В трепетности этой вновь возвращенной жизни лицо Вадима Воронцова сначала расплывалось, как изображение в воде, затем обретало точные линии. Узкое лицо, осыпанное мелкими родинками, — «самое вкусное яблочко, которое с пятнышком!» — с очень красными губами являло себя полно и разнообразно, соответствуя тем многим этапам жизни, от которых оно было неотделимо.
Словно в колоде карт, этапы эти, перетасованные во времени, выявляли то одно, то другое…
Чаще всего это был Новочеркасск. Столица белой армии, Добровольческой армии. Добрармии — тогда говорили. Нет, доброй она не была. Не могла быть доброй…
Новочеркасск! Молодость. Неповторимость ситуаций, неповторимость чувств. Удивительно цельной предстает эта полоса жизни. Цельной, как бы замкнутой в себе, будто ничто не вело к ней и ничего не было после. Одно целое, законченное, как хороший сюжетный кинофильм. Зрительный ряд: лето в Новочеркасске — значит, густая листва, кажется, то были каштаны… Такие широкие листья с тонкими прожилками, как на человеческой ладони. Линии судьбы… Впрочем, он, возможно, путает с платанами.

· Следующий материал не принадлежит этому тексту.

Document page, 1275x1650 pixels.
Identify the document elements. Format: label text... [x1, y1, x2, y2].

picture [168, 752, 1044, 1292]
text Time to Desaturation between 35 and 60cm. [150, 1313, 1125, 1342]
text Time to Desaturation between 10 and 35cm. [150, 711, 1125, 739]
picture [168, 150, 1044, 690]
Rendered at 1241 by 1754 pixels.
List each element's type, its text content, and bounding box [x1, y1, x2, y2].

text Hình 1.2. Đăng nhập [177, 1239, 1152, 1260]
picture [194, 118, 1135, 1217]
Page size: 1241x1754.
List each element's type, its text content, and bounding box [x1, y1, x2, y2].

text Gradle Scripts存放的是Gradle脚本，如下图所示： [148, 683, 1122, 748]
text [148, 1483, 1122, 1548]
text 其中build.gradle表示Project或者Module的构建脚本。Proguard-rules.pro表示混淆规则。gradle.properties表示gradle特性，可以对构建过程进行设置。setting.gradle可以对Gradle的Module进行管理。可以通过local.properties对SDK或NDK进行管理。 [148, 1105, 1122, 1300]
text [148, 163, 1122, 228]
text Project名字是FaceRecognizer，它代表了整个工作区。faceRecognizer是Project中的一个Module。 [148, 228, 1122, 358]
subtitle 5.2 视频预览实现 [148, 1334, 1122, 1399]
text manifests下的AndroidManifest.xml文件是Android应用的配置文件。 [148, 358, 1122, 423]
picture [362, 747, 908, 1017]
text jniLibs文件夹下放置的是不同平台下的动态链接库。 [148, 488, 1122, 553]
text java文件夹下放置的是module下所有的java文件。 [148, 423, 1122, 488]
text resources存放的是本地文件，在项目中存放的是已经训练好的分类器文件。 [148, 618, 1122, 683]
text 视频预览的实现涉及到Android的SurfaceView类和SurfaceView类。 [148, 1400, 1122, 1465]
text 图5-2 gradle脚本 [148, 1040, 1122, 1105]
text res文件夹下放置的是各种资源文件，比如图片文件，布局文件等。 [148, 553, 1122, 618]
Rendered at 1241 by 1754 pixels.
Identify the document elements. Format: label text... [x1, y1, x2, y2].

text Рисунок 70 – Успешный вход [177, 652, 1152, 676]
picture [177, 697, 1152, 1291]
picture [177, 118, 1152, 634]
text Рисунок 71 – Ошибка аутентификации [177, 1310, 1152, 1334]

Платаны — это позже: Париж. В Новочеркасске не могло быть платанов. И не нужны они были вовсе! Городской сад, полный светотеней. Потому что вечер, а фонари тусклые. Вечера были томными от этих светотеней, шорохов. Впрочем, это уже слуховой ряд. Итак, слуховой ряд: духовой оркестр в раковине городского сада непатриотично налегал на венские вальсы. Но главное в звуковом ряду — «Белая акация»…
«Белой акации гроздья душистые вновь аромата полны…» Почему этот душераздирающий романс стал гимном Добрармии? Лейтмотивом той новочеркасской поры. Лейтмотивом любовной истории, в которой ему, Евгению, была уделена роль «благородного друга».
Значит, «Белая акация»… Вадим пел романс по-своему: доходя до слов «Годы прошли давно, страсти уснули», делал паузу и после нее — уже гораздо медленнее, с расстановкой, словно не хватало дыхания, ронял изнеможенно: «Молодость жизни прошла». Щипок струны. Молчание. И взгляд Марго, долгий и легкий.
Удивительно: им и в голову тогда не приходило, что годы действительно пройдут и страсти остынут. И молодость кончится. Могло ли это прийти им в голову, когда, позванивая шпорами, взбегали они по шаткой деревянной лестнице невзрачного дома неподалеку от водокачки!
Стоп! Тут опять зрительный ряд: Марго, Марго, которая, собственно, была Марусей, и если его, Евгения, спросить, так больше всего ей шло именно имя Маруся. Такие у нее были черные и влажные глаза-сливы, как часто бывает у женщин юга России. Рассчитанно небрежная прямая прядь падала на лоб.
Но его никто не спрашивал вообще ни о чем. Все решал Вадим. Вадим со своей неподражаемой офицерской выправкой, которая хоть в седле, хоть в танцах, хоть просто на променаде, как называли площадку, где под звуки военного оркестра плавали в вечерних сумерках пары, — казалась присущей ему, неотъемлемой, как родинки на его лице. Со своей манерой, со своей удивительной — ах, Парис! ах, Антиной! — линией лба и носа, прямой, без впадины на переносице, как у древних греков. Вадим — кумир барышень и полковых дам. Склонный, впрочем, более к последним. Может быть, из чувства самосохранения: о женитьбе не могло быть и речи!